Well first the error message is highlighted red (in DbgView it will be white text on a red background given my example above – but here I made it red text on white to be more readable in the blog post).
Also the message contains the true .NET Exception that occurred and the connection string we used. Those are two really useful pieces of information when you are trying to figure out what is happening. More specifically it even told you how the check was being performed (“Checking if database master exists…”).
Oh No! I have Warnings and Errors!
Well – did anything actually go wrong with your configuration? If not – then it’s probably nothing to worry about. We have some messages that come out as warnings or errors but are in fact benign.
Why Don’t I See Server Messages?
This blog post only explains how to enable tracing for the TFS 2010 admin tools. It does not explain how to enable tracing for the server components, SQL, the job service (though we do trace the job service output when a servicing operation is initiated by an admin tool such as tfsmgmt.exe or tfsconfig.exe). This trace data will provide you zero insight into your server’s realtime activities. Only configuration actions.

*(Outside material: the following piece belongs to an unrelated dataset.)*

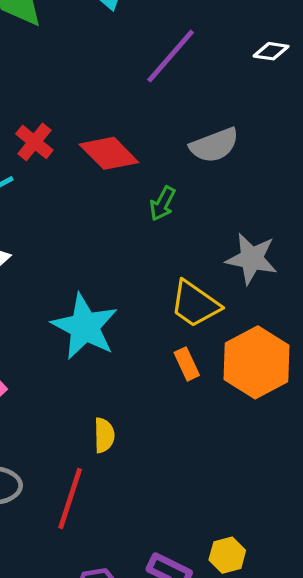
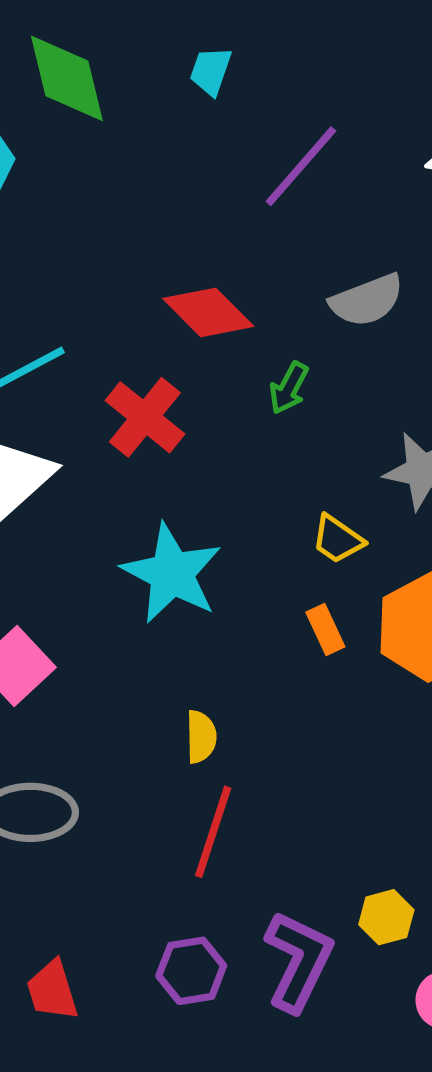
red cross: (34, 142) -> (145, 417), moved, size x1.4
yellow trapezoid: (195, 304) -> (338, 539), size x0.7
red line: (70, 498) -> (213, 832), moved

Should I Leave It This Way?
No, probably not. It’s meant as a debugging aid.
We do perform tests with tracing enabled (it is constantly enabled on all my machines) – but it’s not the “pure” way to keep your system.
Tracing in no way affects your server performance. I repeat (again and again) – enabling tracing in no way affects your TFS server performance. Nor does it affect the operational behavior of any TFS feature or service (other than itself, obviously).
It could negligibly impact the configuration tool performance. But do you think tracing out a string is more or less expensive than creating a connection to a remote SQL server and executing tens of SQL scripts? It’s not even close. Tracing is orders of magnitude cheaper than most of our configuration actions.
I personally keep DbgView open 24/7 on my machines and any time something goes wrong I pop it open and see what happened. That’s how I roll. I’m wild like that.